Posted by: megan at November 11, 2006 02:15 PM
Dear goodness, you make me laugh! I'm a nurse, and one of my crazy patients, a very sweet man, needed to take his medicine regularly. I knew he had a problem with hearing voices, so I told him if the voices ever told him not to take his medicine, he was to call me immediately and I would deal with them so he could take his meds. Fortunately he never called me for that, but I'm sitting here now thinking, did I really ask a crazy person to call me at the height of craziness for a solution? And I thought *he* was the crazy one?
Posted by: Lee at November 11, 2006 06:03 PM
Oh, sweetie, the only thing to one up this is if it had actually happened in the South! I worked for the Park City News in Bowling Green, KY and the stories I could tell! Sometimes, between taking calls for Obituaries and Church News, I wondered if they were putting on little ole' Northern Me. But they weren't. One of my co-workers said she always knew it was going to be a bad day when she would find a cat duct-taped into her mail box. I will always remember the time I had to interview the 100-yr, old man who turned out to be a) not 100 years old and b) not living on his own and c) forgot to tell me about half of his family. I think that, just like Crazy, some people are Crazy-attractors. Either you learn to live with it or you let it make YOU crazy!
Posted by: Ellen at November 11, 2006 07:52 PM
oh, the stories I could post if this were anonymous....
Posted by: stacy at November 12, 2006 07:26 PM
I had that song "Crazy" by Gnarls Barkley stuck in my head when I started to read this post, actually when I just got on your blog and tried to play it. "Maybe you're craaaazy..." :)
Posted by: Dani at November 12, 2006 07:39 PM
I used to live upstairs from a crazy guy... if we coughed and he heard us (thin floors).. he thought we were sending telepathic waves and picking on him.
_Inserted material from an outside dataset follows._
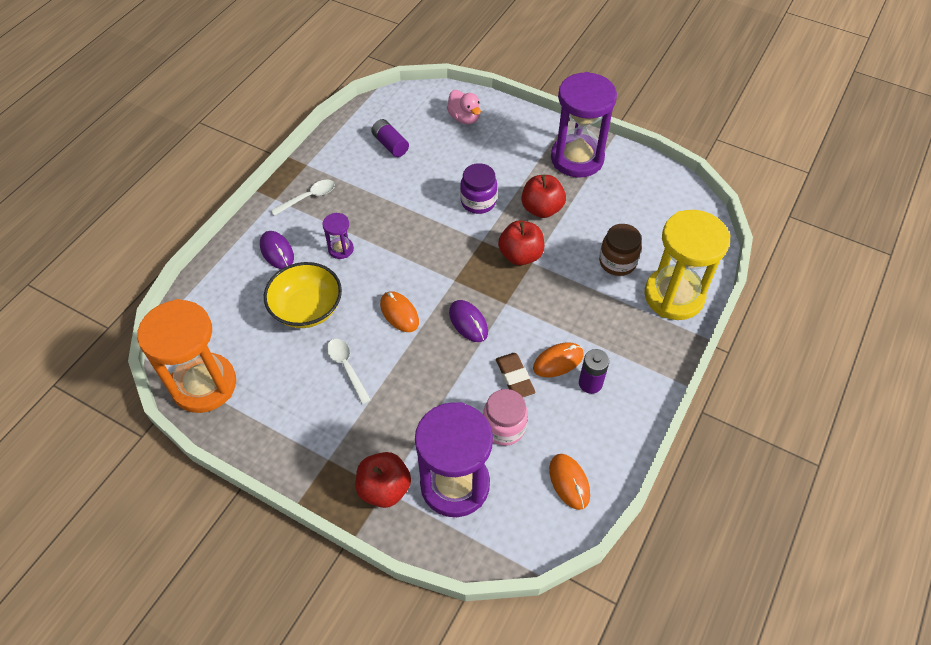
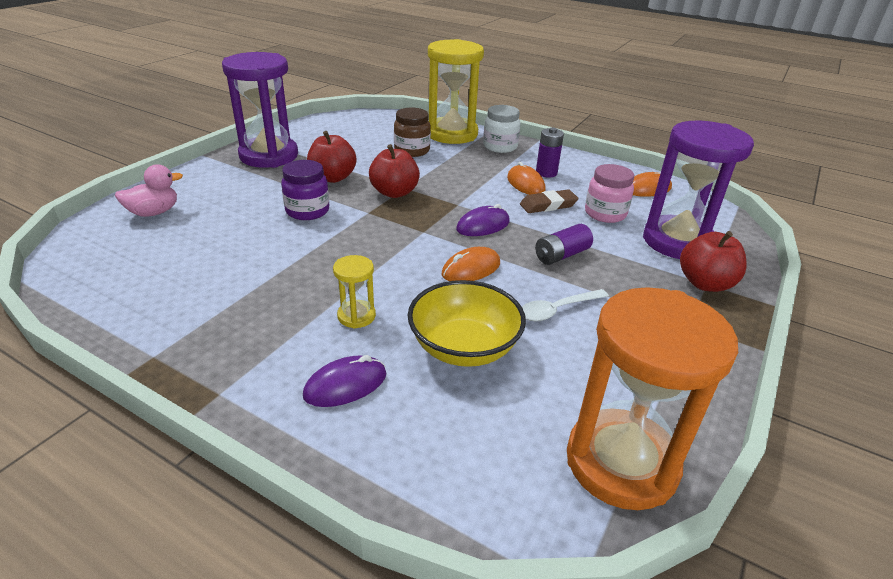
camera: 90 degrees left, 20 degrees down
white spoon [271,180,335,216] -> none
purple hourglass [322,213,354,259] -> yellow hourglass [333,255,376,329]
purple battery [371,119,409,157] -> purple battery moved to [535,224,593,265]
none -> white jar [483,105,520,153]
One time we must have coughed particularly loud because he ran full tilt up the staircase and punched out both of the windows in my door.. then ran back down.
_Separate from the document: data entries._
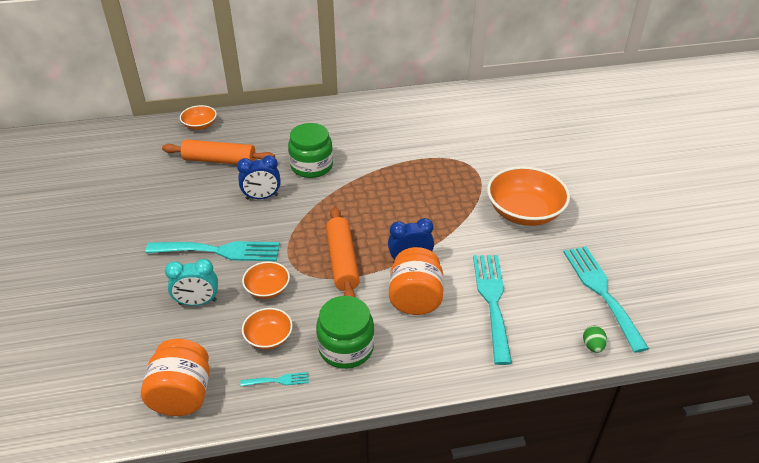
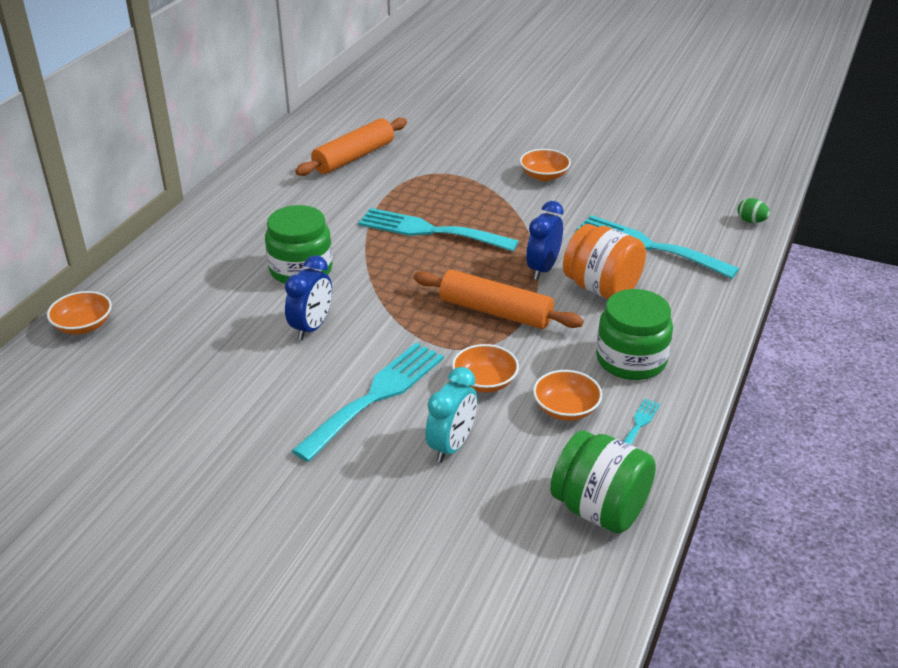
camera: 55 degrees left, 5 degrees down
orange jar [141,339,210,416] -> green jar [550,430,656,533]
orange rolling pin [162,139,275,164] -> orange rolling pin moved to [295,118,407,176]
orange bowl [487,166,570,226] -> orange bowl [520,149,571,181], size x0.52
turquoise fork [563,246,649,353] -> turquoise fork moved to [358,208,519,251]

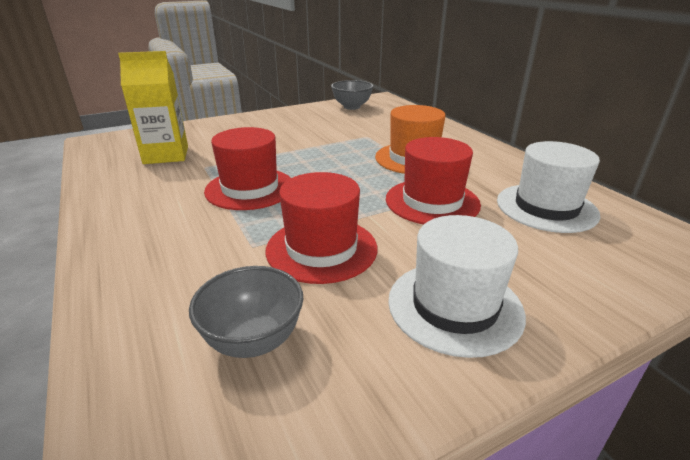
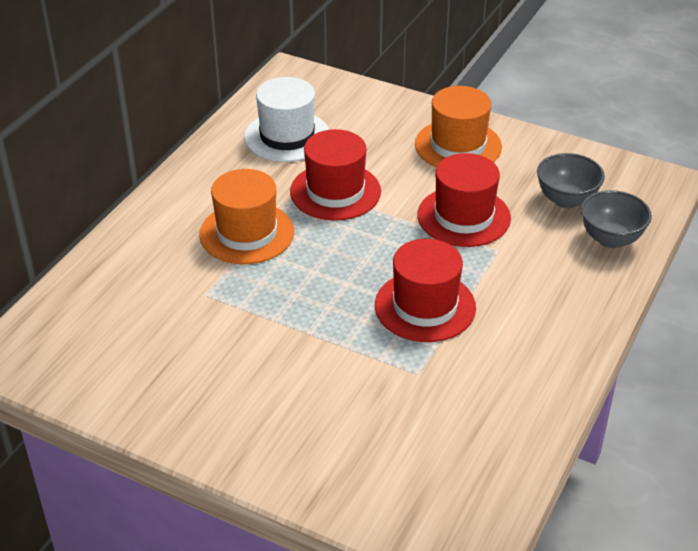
camera: 125 degrees left, 10 degrees up
yellow carton [118,51,188,164] -> none
grey bowl [331,80,373,110] -> grey bowl moved to [581,190,652,248]
white hat [388,215,526,358] -> orange hat [415,86,502,167]

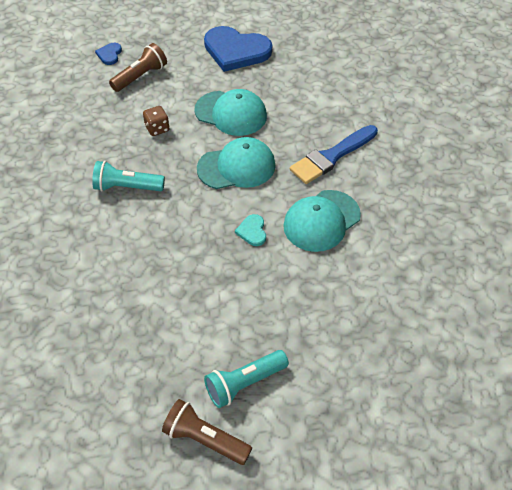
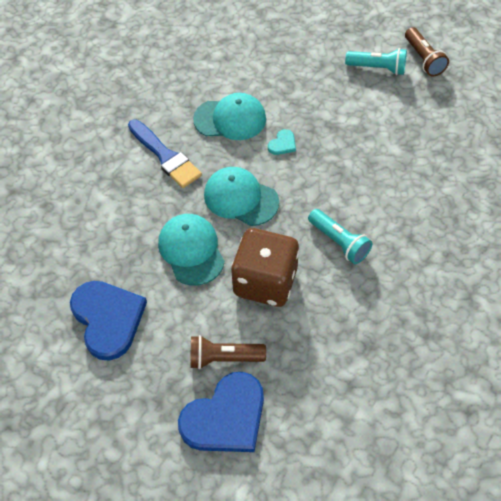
camera: 135 degrees left, 5 degrees up
blue heart [95,43,122,65] -> blue heart [178,372,264,452], size x2.32
brown dice [143,106,170,136] -> brown dice [231,228,300,307], size x2.42
blue brush [290,125,378,184] -> blue brush turned 45 degrees clockwise [128,120,202,188]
Some how he must have figured that would cure our coughing/spying on him. go figure
Posted by: Mia at November 14, 2006 12:07 PM
HA! I worked at a newspaper for five years, and I got calls from people just like that. One of my coworkers got a call from a lady who wanted us to photograph all the different colored light bulbs the aliens had put in her house. He calmly pointed out to her that, unfortunately, everything but the front page was black and white so the alien bulbs wouldn't show up.